The renewable energy developer Mainstream Renewable Power is deploying the North Sea’s first commercial floating LiDAR wind measurement device to support the proposed 450MW Neart Na Gaoithe offshore windfarm.
Dutch technology provider, FLiDAR will launch its floating LiDAR device at the site 16km off the coast of Fife early in 2014.
The state-of-the-art measuring equipment includes a Leosphere LiDAR adapted to be mounted on a standard marine buoy. It’s powered by its own renewable energy system comprising solar photovoltaic and wind power technology.
David Sweenie, offshore manager Scotland, Mainstream Renewable Power, said: “This announcement underpins our commitment to innovation and to the adoption of the technologies that have the potential to drive down the cost of offshore wind.”
Prior to its launch, the floating LiDAR will also be the first device to be validated at Narec’s newly installed Offshore Anemometry and Research Platform located off the coast of Blyth, Northumberland.

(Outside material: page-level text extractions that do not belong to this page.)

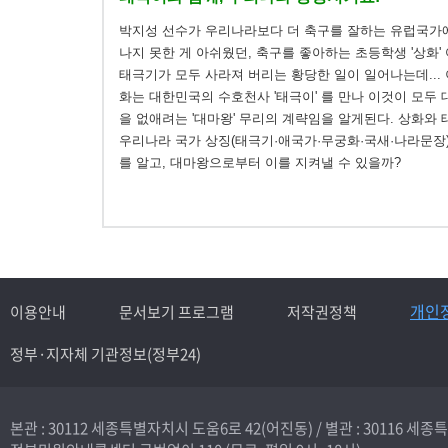
박지성 선수가 우리나라보다 더 축구를 잘하는 유럽국가
나지 못한 게 아쉬웠던, 축구를 좋아하는 초등학생 '상화'
태극기가 모두 사라져 버리는 황당한 일이 일어나는데... 
화는 대한민국의 수호천사 '태극이' 를 만나 이것이 모두
을 없애려는 '대마왕' 무리의 계략임을 알게된다. 상화와
우리나라 국가 상징(태극기·애국가·무궁화·국새·나라문장
를 알고, 대마왕으로부터 이를 지켜낼 수 있을까?
개인
이용안내
문서보기 프로그램
저작권정책
정부·지자체 기관정보(정부24)
본관 : 30112 세종특별자치시 도움6로 42(어진동) /
별관 : 30116 세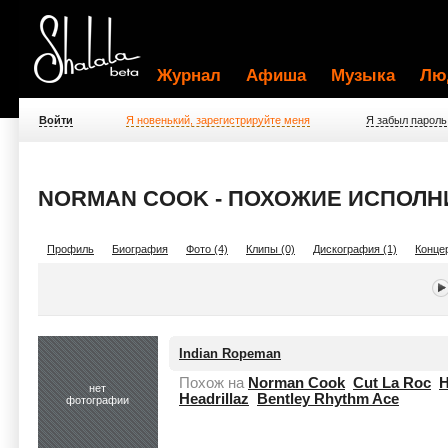
Журнал
Афиша
Музыка
Лю
Войти
Я новенький, зарегистрируйте меня
Я забыл пароль
NORMAN COOK - ПОХОЖИЕ ИСПОЛН
Профиль
Биография
Фото (4)
Клипы (0)
Дискография (1)
Концер
Indian Ropeman
Похож на
Norman Cook
Cut La Roc
H
нет
Headrillaz
Bentley Rhythm Ace
фотографии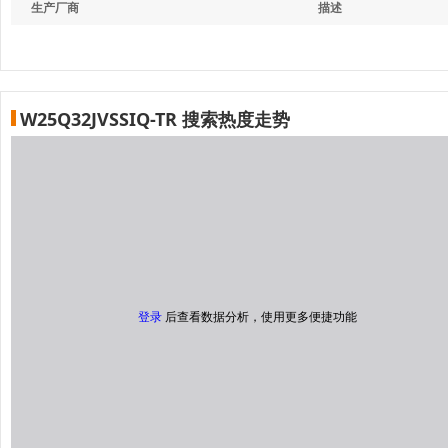
生产厂商
描述
W25Q32JVSSIQ-TR 搜索热度走势
登录
后查看数据分析，使用更多便捷功能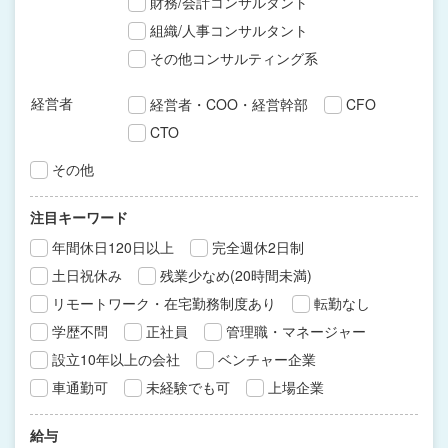
財務/会計コンサルタント
組織/人事コンサルタント
その他コンサルティング系
経営者
経営者・COO・経営幹部
CFO
CTO
その他
注目キーワード
年間休日120日以上
完全週休2日制
土日祝休み
残業少なめ(20時間未満)
リモートワーク・在宅勤務制度あり
転勤なし
学歴不問
正社員
管理職・マネージャー
設立10年以上の会社
ベンチャー企業
車通勤可
未経験でも可
上場企業
給与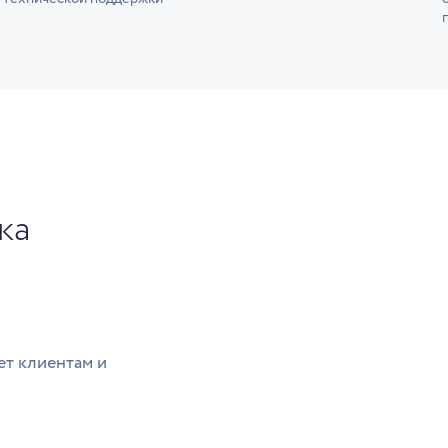
ка
ет клиентам и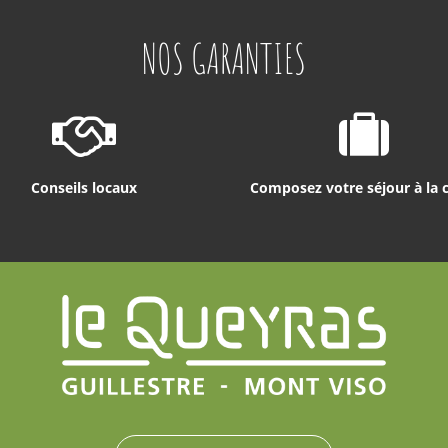
NOS GARANTIES
Conseils locaux
Composez votre séjour à la 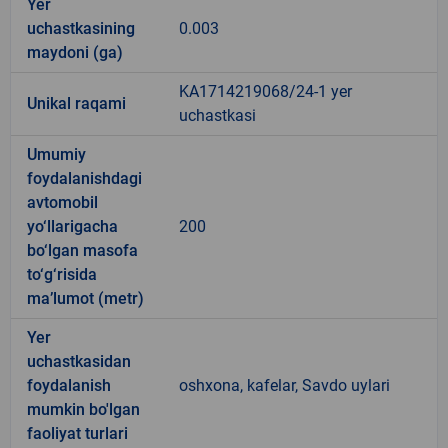
Yer
uchastkasining
0.003
maydoni (ga)
KA1714219068/24-1 yer
Unikal raqami
uchastkasi
Umumiy
foydalanishdagi
avtomobil
yo‘llarigacha
200
bo‘lgan masofa
to‘g‘risida
ma’lumot (metr)
Yer
uchastkasidan
foydalanish
oshxona, kafelar, Savdo uylari
mumkin bo'lgan
faoliyat turlari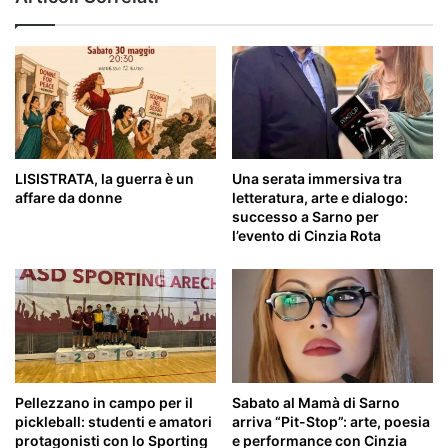
LISISTRATA, la guerra è un
Una serata immersiva tra
affare da donne
letteratura, arte e dialogo:
successo a Sarno per
l’evento di Cinzia Rota
Pellezzano in campo per il
Sabato al Mamà di Sarno
pickleball: studenti e amatori
arriva “Pit-Stop”: arte, poesia
protagonisti con lo Sporting
e performance con Cinzia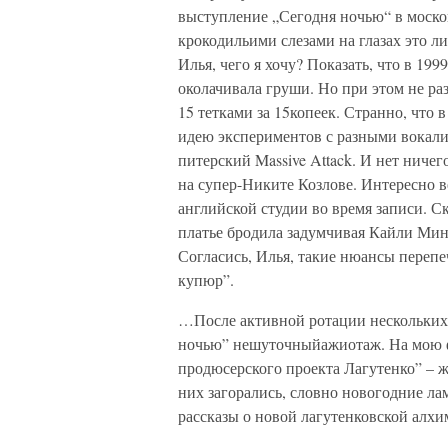
выступление „Сегодня ночью“ в москов
крокодильими слезами на глазах это
Илья, чего я хочу? Показать, что в 199
околачивала груши. Но при этом не ра
15 тетками за 15копеек. Странно, что 
идею экспериментов с разными вокалис
питерский Massive Attack. И нет ниче
на супер-Никите Козлове. Интересно в
английской студии во время записи. С
платье бродила задумчивая Кайли Мино
Согласись, Илья, такие нюансы переп
купюр”.
…После активной ротации нескольких 
ночью” нешуточныйажиотаж. На мою фра
продюсерского проекта Лагутенко” – ж
них загорались, словно новогодние л
рассказы о новой лагутенковской алхи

The prototype was validated earlier this year in the Irish Sea as part of the UK’s Carbon Trust Offshore Wind Accelerator programme, which served to add to for the commercial market.
Neart Na Gaoithe is seen as a flagship project for offshore renewables in Scotland and is a key project in Mainstream’s global portfolio.
The project received planning consent for the onshore works connected to the windfarm in June 2013 and a decision on the offshore elements is expected by the end of 2013.
FLiDAR is a joint venture between renewable energy consultancy 3E and Offshore & Wind Assistance, a subsidiary of marine contractor Geosea.